[R] preprocessing data

Tue Aug 16 20:07:24 CEST 2005

Thank you Gabor,

Jean

On Tue, 16 Aug 2005, Gabor Grothendieck wrote:

> On 8/16/05, Jean Eid <jeaneid at chass.utoronto.ca> wrote:
> > Dear all,
> >
> > My question is concerning the line
> > "This is adequate for small files, but for anything more complicated we
> > recommend using the facilities   of a language like perl to pre-process
> > the file."
> >
> > in the import/export manual.
> >
> > I have a large fixed-width file that I would like to preprocess in Perl or
> > awk. The problem is that I do not know where to start. Does anyone have a
> > simple example on how to turn a fixed-width file in any of these
> > facilities into csv or tab delimited file.
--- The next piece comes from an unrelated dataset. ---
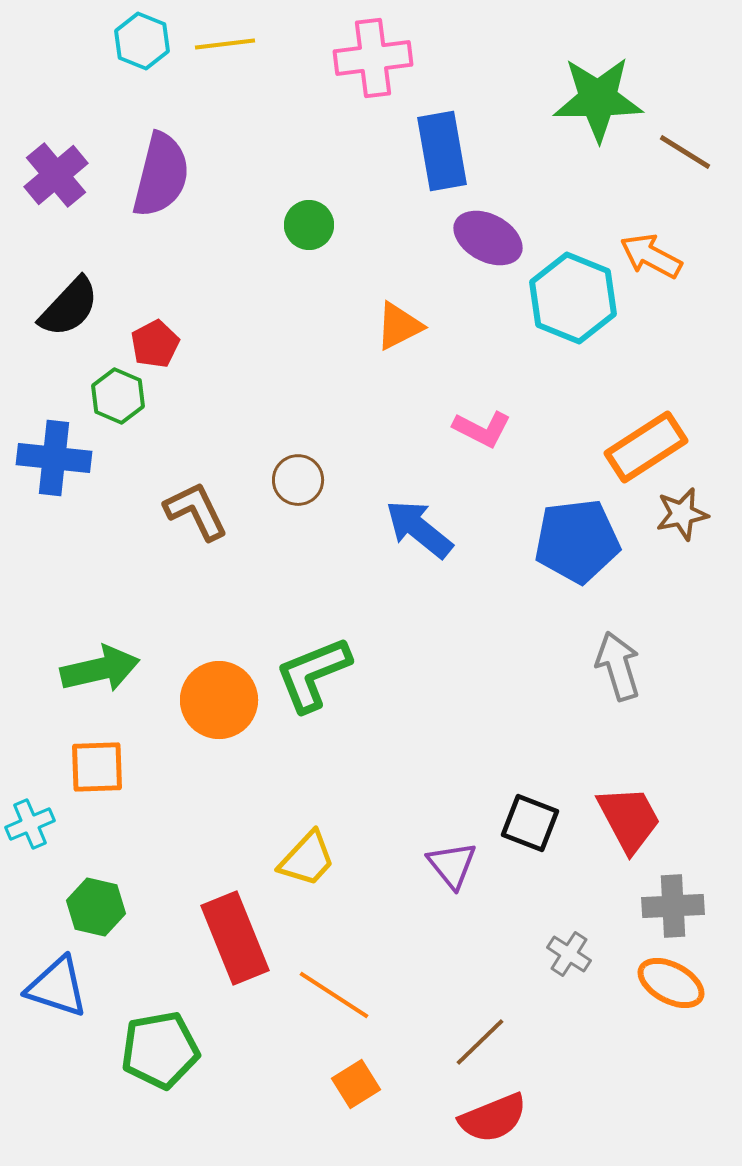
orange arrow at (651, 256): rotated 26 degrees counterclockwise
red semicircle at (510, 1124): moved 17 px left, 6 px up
I guess I am looking for
> > somewhat a perl for dummies or awk for dummies that does this. any
> > pointers for website will be greatly appreciated
> >
>
>
>
> Try to do it in R first.  I have found that I rarely need to go to
> an outside language to massage my data.
>
> 	# fixed with fields of 10 and 5
> 	Lines <- readLines("mydata.dat")
> 	data.frame( field1 = as.numeric(substring(1,10,Lines),
> 		field2 = as.numeric(substring(11,15,Lines) )
>
> If you do find that you have speed or memory problems that
> require that you go outside of R to preprocess your data
> then the gawk version of awk has a FIELDWIDTHS variable that
> makes handling fixed fields very easy.  The gawk program below
> assumes two fields of widths 10 and 5, respectively, which
> is set in the first line.   Then it repeatedly executes the
> second line for each input line forcing field splitting by a
> dummy manipulation (since field splitting is lazy) and then
> printing each line, the default being to print out the
> entire line with a space between successive fields:
>
> 	BEGIN { FIELDWIDTHS = "10 5" }
> 	{ $1 = $1; print }
>
> In R, do the following assuming the above two lines are in
> split.awk:
>
> 	read.table(pipe("gawk -f split.awk mydata.dat"))
>
> or else run gawk outside of R then read in the output file
> created:
>
> 	gawk -f split.awk mydata.dat > mydata2.dat
>
> For more information, google for
>
> 	FIELDWIDTHS gawk
>
> for that portion of the manual on FIELDWIDTHS -- it includes
> an example and, of course, the whole manual is there too.  The
> book by Kernighan et al is also good.
>
> I have used both awk and perl and I think its unlikely you
> would need perl given that you have R at your disposal for
> the hard parts and awk is easier to learn, better designed
> and more focused on this sort of task.
>